TPG's Trujillo characterised most companies as still 'testing and trying' with AI costs — a phrase that maps to the pilot phase of enterprise technology cycles. But the data from Ramp, Clio's $500 million ARR milestone in legal tech, and Cisco's surging AI hardware orders suggest a subset of sectors — legal, infrastructure, developer tooling — have crossed from pilot to production. The gap between these deployers and the broader corporate population that remains in evaluation mode is where the next wave of commercial AI revenue will be unlocked, and it is increasingly where OpenAI's TPG consulting venture, Anthropic's SMB push, and Microsoft's Copilot go-to-market are all competing. The constraint is less model capability and more change management, integration cost, and ROI visibility — which explains why services-led GTM models are now attracting PE capital at scale.
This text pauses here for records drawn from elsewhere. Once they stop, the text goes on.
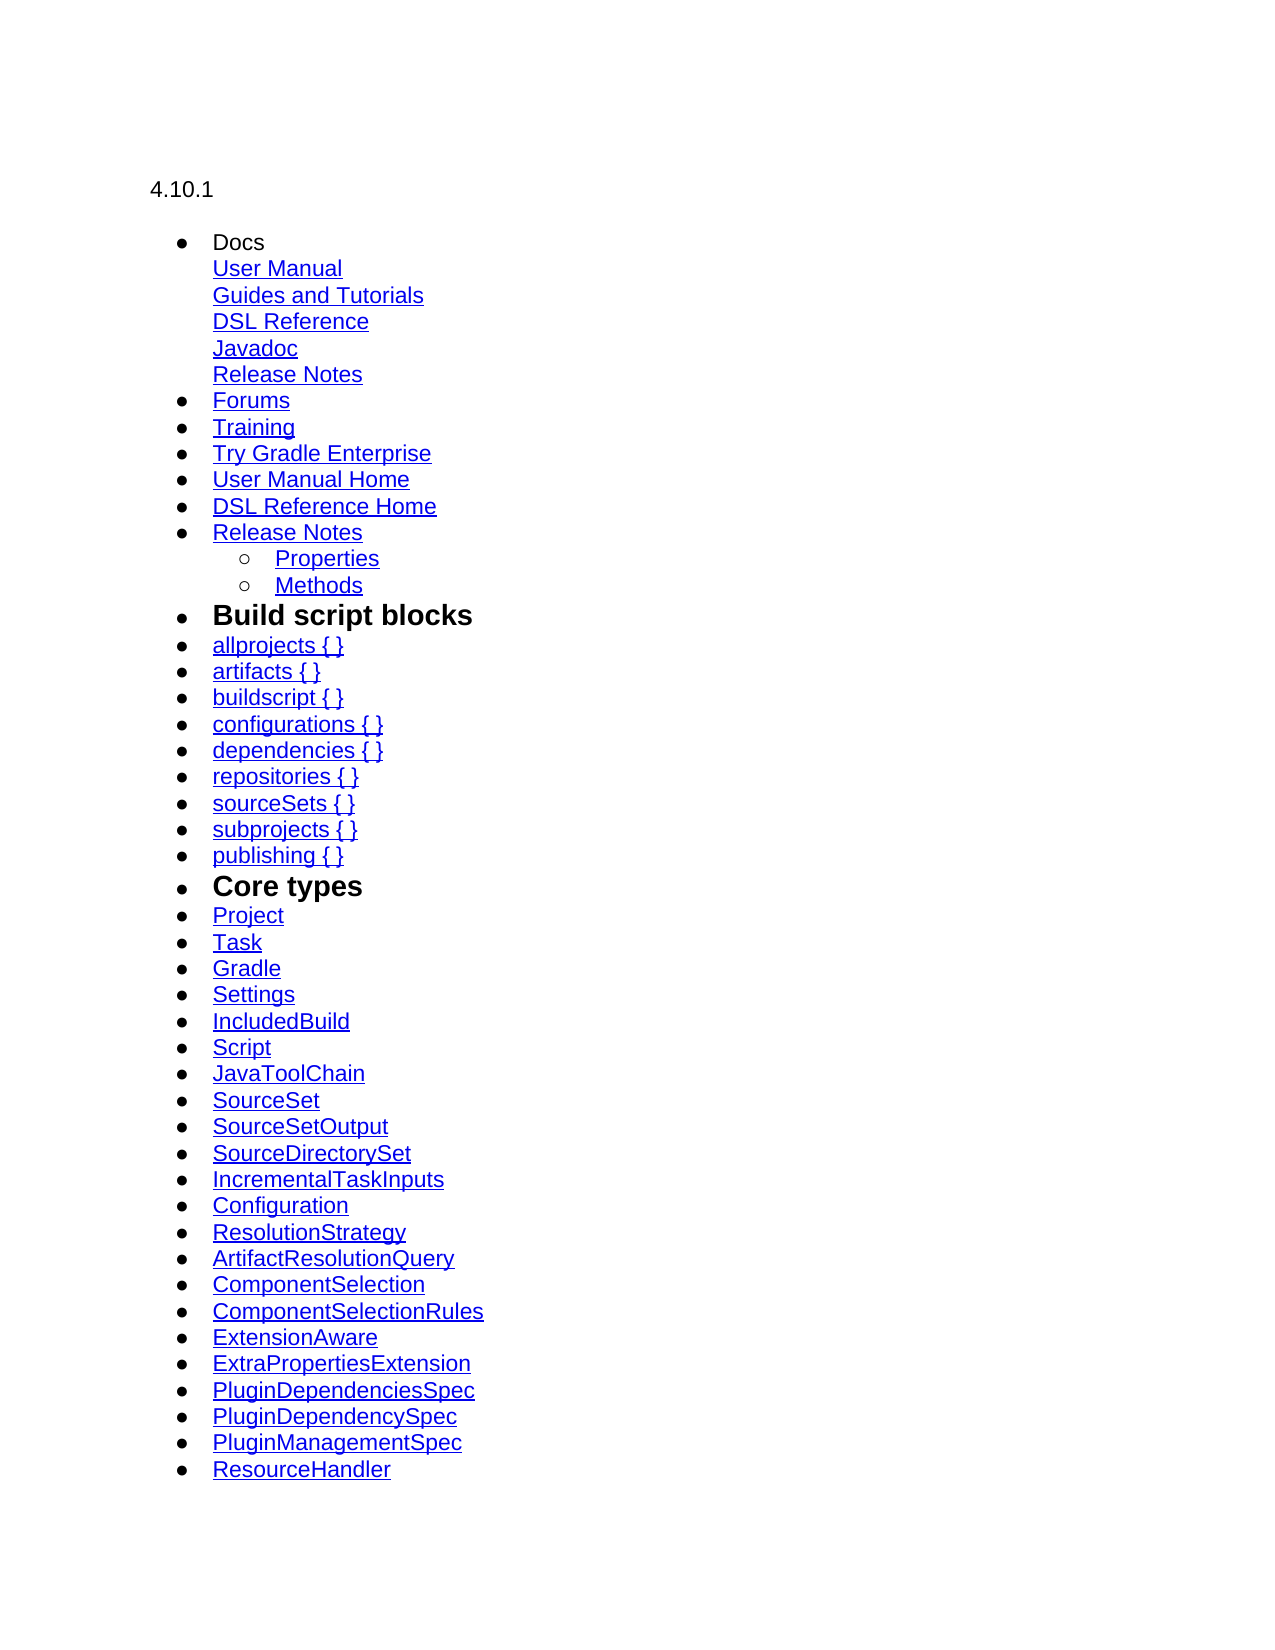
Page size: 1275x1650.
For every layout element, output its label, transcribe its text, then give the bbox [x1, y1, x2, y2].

list Task [175, 929, 1125, 955]
list SourceDirectorySet [175, 1139, 1125, 1166]
list Release Notes [175, 519, 1125, 545]
list PluginManagementSpec [175, 1429, 1125, 1456]
list Project [175, 902, 1125, 929]
list ExtraPropertiesExtension [175, 1350, 1125, 1377]
list IncrementalTaskInputs [175, 1166, 1125, 1192]
list Gradle [175, 955, 1125, 981]
list allprojects { } [175, 632, 1125, 658]
list ExtensionAware [175, 1324, 1125, 1350]
list IncludedBuild [175, 1008, 1125, 1034]
list ComponentSelectionRules [175, 1298, 1125, 1324]
subtitle Build script blocks [175, 598, 1125, 632]
list SourceSet [175, 1087, 1125, 1113]
list publishing { } [175, 842, 1125, 869]
list dependencies { } [175, 737, 1125, 763]
list DSL Reference Home [175, 493, 1125, 519]
list PluginDependencySpec [175, 1403, 1125, 1429]
list subprojects { } [175, 816, 1125, 842]
list configurations { } [175, 711, 1125, 737]
list repositories { } [175, 763, 1125, 790]
list sourceSets { } [175, 790, 1125, 816]
list Methods [237, 572, 1125, 598]
list Training [175, 413, 1125, 440]
list buildscript { } [175, 684, 1125, 711]
list Try Gradle Enterprise [175, 440, 1125, 466]
text 4.10.1 [150, 176, 1125, 203]
list User Manual Home [175, 466, 1125, 493]
subtitle Core types [175, 869, 1125, 902]
list ComponentSelection [175, 1271, 1125, 1298]
list Script [175, 1034, 1125, 1060]
list ResolutionStrategy [175, 1218, 1125, 1245]
list Forums [175, 387, 1125, 413]
list Docs User Manual Guides and Tutorials DSL Reference Javadoc Release Notes [175, 229, 1125, 387]
list PluginDependenciesSpec [175, 1377, 1125, 1403]
list Configuration [175, 1192, 1125, 1218]
list Properties [237, 545, 1125, 572]
list ArtifactResolutionQuery [175, 1245, 1125, 1271]
list ResourceHandler [175, 1456, 1125, 1482]
list JavaToolChain [175, 1060, 1125, 1087]
list SourceSetOutput [175, 1113, 1125, 1139]
list Settings [175, 981, 1125, 1008]
list artifacts { } [175, 658, 1125, 684]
AI Valuation Multiples Are Decoupling from Traditional Software Benchmarks

Anthropic at a potential $900 billion valuation on $3-4 billion of estimated ARR implies a revenue multiple that has no precedent in software history. Cerebras at $40 billion on hardware revenues that remain modest by semiconductor standards follows similar logic. SoftBank's $46 billion Vision Fund gain driven by OpenAI stake appreciation is not a cash return but a mark-to-model figure dependent on OpenAI's own fundraising trajectory. These valuations are being sustained by a combination of genuine revenue growth, strategic scarcity value, and reflexive momentum — each new fundraise at a higher valuation backstops prior investors' marks. The risk is not that AI is overvalued in aggregate but that valuation multiples at the foundation model layer are increasingly decoupled from near-term cash flow in ways that make them vulnerable to any demand deceleration signal. The Reuters note on semiconductor trade cooling risks is an early flag worth tracking.